Eros y Tánatos
Norman O. Brown
Norman O. Brown, (1913-2002), the Californian son of an Irish mining engineer and a Cuban mother, enjoyed an exceptional education at Balliol College Oxford as an outstanding disciple of Isaiah Berlin and graduated in Greek and classical languages at the University of Michigan (Madison). He taught the classics for a couple of decades at Wesleyan University, when he published his essay on the figure Hermes ("Hermes the Thief", 1947) and his highly praised English version of Hesiod s Theogony ("Theogony", 1953), until he began "an in-depth study on Freud", the first and extraordinary result of which was Life Against Death (1956), the book that we now present as "Eros y Tánatos".
This reading of Freud had a huge impact on Brown. Shortly afterwards, following a stay at the University of Rochester, he moved permanently to the University of California (Santa Cruz), now as a Humanities lecturer, where he extended his focus of attention from the ancient world to a no less classical reflection on human nature and its destiny. At that time, he was already an intellectual reference in California comparable with Herbert Marcuse. After seven years of dedication, Brown published "Love s Body" (1967; included in this collection as "El Cuerpo del Amor", 2005), possibly his masterpiece, which he presented as "a continuation of the journey which began with "Life Against Death", especially of the last chapter, dedicated to "the resurrection of the body".
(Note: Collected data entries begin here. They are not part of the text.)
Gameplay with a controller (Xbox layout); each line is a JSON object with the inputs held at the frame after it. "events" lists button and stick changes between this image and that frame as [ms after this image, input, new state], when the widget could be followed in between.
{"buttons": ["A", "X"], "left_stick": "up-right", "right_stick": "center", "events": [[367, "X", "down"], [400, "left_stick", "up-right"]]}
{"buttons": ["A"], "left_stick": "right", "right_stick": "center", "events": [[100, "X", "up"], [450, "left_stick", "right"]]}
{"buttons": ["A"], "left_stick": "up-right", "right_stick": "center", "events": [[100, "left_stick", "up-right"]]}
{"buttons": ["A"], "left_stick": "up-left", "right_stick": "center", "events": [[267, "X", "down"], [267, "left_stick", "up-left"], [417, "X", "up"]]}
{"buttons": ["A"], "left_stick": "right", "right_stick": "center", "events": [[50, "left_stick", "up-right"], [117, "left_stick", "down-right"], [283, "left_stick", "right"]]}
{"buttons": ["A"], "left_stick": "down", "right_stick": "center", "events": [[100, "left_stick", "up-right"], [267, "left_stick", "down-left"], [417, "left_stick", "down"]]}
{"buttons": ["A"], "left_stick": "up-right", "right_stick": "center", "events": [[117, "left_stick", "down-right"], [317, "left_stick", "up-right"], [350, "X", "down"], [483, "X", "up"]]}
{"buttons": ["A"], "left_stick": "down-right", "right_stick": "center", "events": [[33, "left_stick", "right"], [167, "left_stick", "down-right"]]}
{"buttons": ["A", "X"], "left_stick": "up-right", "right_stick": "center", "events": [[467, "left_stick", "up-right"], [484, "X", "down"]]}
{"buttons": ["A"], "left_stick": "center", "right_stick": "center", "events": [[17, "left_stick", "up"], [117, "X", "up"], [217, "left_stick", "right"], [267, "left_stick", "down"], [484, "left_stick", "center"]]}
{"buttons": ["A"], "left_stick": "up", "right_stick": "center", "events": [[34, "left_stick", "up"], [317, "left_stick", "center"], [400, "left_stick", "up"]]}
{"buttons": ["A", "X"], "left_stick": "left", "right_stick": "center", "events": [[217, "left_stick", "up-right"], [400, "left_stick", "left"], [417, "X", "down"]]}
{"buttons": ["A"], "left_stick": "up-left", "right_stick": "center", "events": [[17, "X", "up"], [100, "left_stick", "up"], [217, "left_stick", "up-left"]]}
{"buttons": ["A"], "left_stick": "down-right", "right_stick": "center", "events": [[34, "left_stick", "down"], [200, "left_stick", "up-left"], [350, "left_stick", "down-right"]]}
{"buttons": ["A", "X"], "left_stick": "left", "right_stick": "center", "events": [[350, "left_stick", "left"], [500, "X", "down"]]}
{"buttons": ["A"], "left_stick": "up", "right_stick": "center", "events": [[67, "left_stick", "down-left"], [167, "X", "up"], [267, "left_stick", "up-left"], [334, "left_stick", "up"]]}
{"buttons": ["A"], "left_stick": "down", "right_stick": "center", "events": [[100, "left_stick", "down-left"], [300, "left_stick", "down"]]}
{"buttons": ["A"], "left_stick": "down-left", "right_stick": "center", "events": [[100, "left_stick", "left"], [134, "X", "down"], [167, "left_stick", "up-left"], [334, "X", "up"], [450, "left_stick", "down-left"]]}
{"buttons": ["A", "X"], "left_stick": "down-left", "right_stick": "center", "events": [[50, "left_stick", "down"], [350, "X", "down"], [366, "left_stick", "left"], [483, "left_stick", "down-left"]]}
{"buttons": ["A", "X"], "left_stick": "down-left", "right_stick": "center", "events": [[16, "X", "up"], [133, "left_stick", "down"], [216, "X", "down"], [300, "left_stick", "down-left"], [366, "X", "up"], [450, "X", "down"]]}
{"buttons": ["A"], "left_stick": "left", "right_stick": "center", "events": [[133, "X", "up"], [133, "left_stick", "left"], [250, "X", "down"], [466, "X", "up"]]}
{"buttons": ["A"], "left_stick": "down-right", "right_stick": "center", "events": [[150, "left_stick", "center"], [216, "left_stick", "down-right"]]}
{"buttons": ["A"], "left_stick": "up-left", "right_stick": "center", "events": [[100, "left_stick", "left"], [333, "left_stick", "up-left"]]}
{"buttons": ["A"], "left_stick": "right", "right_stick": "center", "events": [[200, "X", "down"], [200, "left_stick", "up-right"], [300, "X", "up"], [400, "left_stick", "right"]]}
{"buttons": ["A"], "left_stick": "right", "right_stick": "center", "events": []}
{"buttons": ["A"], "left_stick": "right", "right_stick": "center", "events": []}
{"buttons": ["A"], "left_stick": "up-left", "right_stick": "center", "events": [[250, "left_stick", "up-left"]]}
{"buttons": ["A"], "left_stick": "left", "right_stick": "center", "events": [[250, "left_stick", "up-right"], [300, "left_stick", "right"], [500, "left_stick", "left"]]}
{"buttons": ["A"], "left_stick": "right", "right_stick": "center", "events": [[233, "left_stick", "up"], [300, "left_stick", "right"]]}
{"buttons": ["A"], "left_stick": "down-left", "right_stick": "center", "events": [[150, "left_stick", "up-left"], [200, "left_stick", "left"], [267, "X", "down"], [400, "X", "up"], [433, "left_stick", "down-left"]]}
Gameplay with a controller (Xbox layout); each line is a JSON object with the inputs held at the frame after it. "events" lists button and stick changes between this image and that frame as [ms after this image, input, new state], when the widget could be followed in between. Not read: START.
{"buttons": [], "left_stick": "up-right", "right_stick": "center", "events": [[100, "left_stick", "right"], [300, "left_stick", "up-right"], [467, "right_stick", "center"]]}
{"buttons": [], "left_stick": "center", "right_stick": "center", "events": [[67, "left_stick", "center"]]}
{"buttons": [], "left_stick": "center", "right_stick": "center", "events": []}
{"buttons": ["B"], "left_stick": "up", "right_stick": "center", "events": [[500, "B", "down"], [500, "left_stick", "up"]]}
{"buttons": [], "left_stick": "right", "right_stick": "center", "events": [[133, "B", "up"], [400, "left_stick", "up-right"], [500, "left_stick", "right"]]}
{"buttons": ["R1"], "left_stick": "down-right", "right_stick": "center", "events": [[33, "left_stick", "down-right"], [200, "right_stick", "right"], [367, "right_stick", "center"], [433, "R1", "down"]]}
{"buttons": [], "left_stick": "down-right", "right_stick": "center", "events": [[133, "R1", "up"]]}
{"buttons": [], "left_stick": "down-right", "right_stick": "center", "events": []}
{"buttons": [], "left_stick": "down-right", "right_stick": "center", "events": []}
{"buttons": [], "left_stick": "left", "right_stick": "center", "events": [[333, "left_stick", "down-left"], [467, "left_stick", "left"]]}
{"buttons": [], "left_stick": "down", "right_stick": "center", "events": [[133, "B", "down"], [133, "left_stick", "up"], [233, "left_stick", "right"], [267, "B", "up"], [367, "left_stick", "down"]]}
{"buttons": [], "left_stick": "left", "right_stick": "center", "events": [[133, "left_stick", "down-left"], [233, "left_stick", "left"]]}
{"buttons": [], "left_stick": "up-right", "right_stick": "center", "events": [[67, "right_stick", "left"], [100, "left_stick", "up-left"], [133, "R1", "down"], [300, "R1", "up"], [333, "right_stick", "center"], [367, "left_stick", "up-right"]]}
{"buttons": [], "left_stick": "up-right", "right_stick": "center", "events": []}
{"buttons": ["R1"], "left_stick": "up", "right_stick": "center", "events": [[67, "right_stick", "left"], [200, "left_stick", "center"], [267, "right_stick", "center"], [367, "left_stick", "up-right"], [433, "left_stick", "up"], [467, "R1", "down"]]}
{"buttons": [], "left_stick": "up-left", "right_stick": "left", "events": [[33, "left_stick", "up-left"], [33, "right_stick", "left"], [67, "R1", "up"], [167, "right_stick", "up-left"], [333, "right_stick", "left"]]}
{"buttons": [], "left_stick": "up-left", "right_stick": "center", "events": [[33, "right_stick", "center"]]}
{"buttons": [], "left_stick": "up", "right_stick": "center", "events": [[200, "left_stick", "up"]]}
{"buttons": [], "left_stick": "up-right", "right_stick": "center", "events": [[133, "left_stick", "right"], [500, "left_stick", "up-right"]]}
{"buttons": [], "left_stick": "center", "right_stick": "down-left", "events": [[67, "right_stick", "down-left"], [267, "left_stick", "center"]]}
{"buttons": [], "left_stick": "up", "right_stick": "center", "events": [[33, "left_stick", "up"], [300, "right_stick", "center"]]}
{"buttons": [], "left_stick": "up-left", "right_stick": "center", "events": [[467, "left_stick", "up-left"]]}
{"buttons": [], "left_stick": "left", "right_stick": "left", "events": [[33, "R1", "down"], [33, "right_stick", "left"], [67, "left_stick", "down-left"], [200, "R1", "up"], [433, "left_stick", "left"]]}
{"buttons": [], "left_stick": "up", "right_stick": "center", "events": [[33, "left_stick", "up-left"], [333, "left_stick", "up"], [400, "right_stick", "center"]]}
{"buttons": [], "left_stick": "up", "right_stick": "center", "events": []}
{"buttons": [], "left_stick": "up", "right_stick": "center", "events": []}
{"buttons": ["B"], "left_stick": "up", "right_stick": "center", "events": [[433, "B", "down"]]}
After following his colleague’s Marcuse advise, Norman O. Brown undertook the writing of this essay encouraged, as he states in his prologue, by the “need to reappraise the nature and destiny of man.” Working on the premises of psychoanalysis, Brown adapts and reinterprets Freudian theories, criticizing their dualism, the separation between soul (psyche) and body. As a consequence of this separation, each individual suffers of repression, the “universal neurosis of mankind,” and history, led by a collectivity of individuals, goes through an analogous process of repression. History seen as neurosis, and in particular, Brown presents the rise of capitalism as the key moment of that neurosis. Thus, in Eros y Tanatos (Life Against Death), Brown goes over the Freudian theories of repression, of the instincts, the stages of infantile sexuality, and the theories of sublimation and of fantasy, to finally put forward a “way out”: the dialectical reunification of life and death, the end of repression, the “resurrection of the body”.